Hillel Arnold is the author of the second post in the Drupal for Archivists series on thesecretmirror.com. In addition to being a recent graduate of the Archives and Public History program at New York University and a relatively recent graduate from the Palmer School of Library & Information Science at Long Island University, Hillel also worked for me as an intern with the Digital Experience Group at the New York Public Library. He was previously employed as an archivist at the Woody Guthrie Archives, the Digital Projects Manager at the Foundation for Landscape Studies, and currently works at NYU’s Tamiment Library/Robert F. Wagner Labor Archive where he coordinates EAD production and implementation of the Archivist’s Toolkit.
Over the course of the last academic year, I have been part of a team working on survey project aimed at identifying and describing archival collections relating to the Asian and Pacific American community in the New York City metropolitan area. The results of the fifty-plus collections we surveyed have been posted on our Drupal-powered website, which has been an excellent fit for the needs of this project and has also enabled us to engage many of the challenges the project has presented.
By way of introduction, this survey project seeks to address the underrepresentation of East Coast Asian/Pacific Americans in historical scholarship and archival repositories by working with community-based organizations and individuals to survey their records and raise awareness within the community about the importance of documenting and preserving their histories. Funded by a Documentary Heritage Project grant from METRO: Metropolitan New York Library Council, the project is a collaborative effort between the Asian/Pacific/American Institute and the Tamiment Library/Robert F. Wagner Labor Archive at NYU. Three graduate students – I-Ting Emily Chu, Nancy Ng Tam and I – were hired to do the survey work.
For close to nine months, we dug through the basements, closets and storage facilities of artists, activists, scholars and collectors. We visited the offices of arts organizations, theatre companies and social service agencies. We looked at paper files, stage props, moving image materials, digital photographs and emails. Despite the diversity of institutions, people and materials we encountered, a common theme began to emerge.
Due to the nature of many of the organizations we worked with and the cost of space in New York City, many of the collections were spread across several different locations, including private apartments and other publically inaccessible spaces. This problem is even more acute on a larger level; there is no significant archival repository in the NYC area dedicated to collecting documentation of the Asian/Pacific American community.

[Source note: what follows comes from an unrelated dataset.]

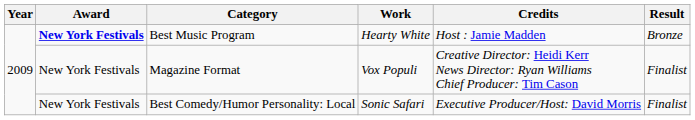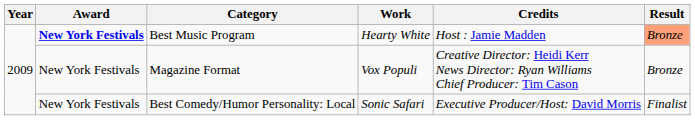Best Music Program | Result: no background -> lightsalmon background
Magazine Format | Result: Finalist -> Bronze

The website initially began primarily as a way to publicize the project and fulfill the grant requirements. However, as we began thinking about the site's structure, content and audience, we realized that we had the potential to do something far more interesting; to build a research center for scholars and members of the Asian/Pacific American community, and to bring together these physically dispersed collections via standardized descriptions. I was introduced, through Mark’s timely prodding, to the wonders of Drupal at DrupalCamp NYC and quickly realized that this project would be a perfect application for Drupal, since we were dealing largely with structured data and wanted the ability to present that data in a variety of ways.
With Mark’s good advice and the assistance of Brian Hoffman of NYU’s Digital Library Technology Services, I was able to get a site up and running in a few weeks. The majority of the site’s content is based on three content types, built with the Content Construction Kit module. The main content type, Archival Resource, contains collection-level information including dates, extent, language, arrangement, an abstract and a scope and content note. The Archival Resource content type also links to an Entity content type via a node reference field. This Entity content type describes the person or corporate body responsible for creating the records, including dates of existence, authorized form of name, and a historical/biographical note. A Location content type, with repository-specific information such as address, hours and contact person, is also tied to the Archival Resource content type via a node reference field.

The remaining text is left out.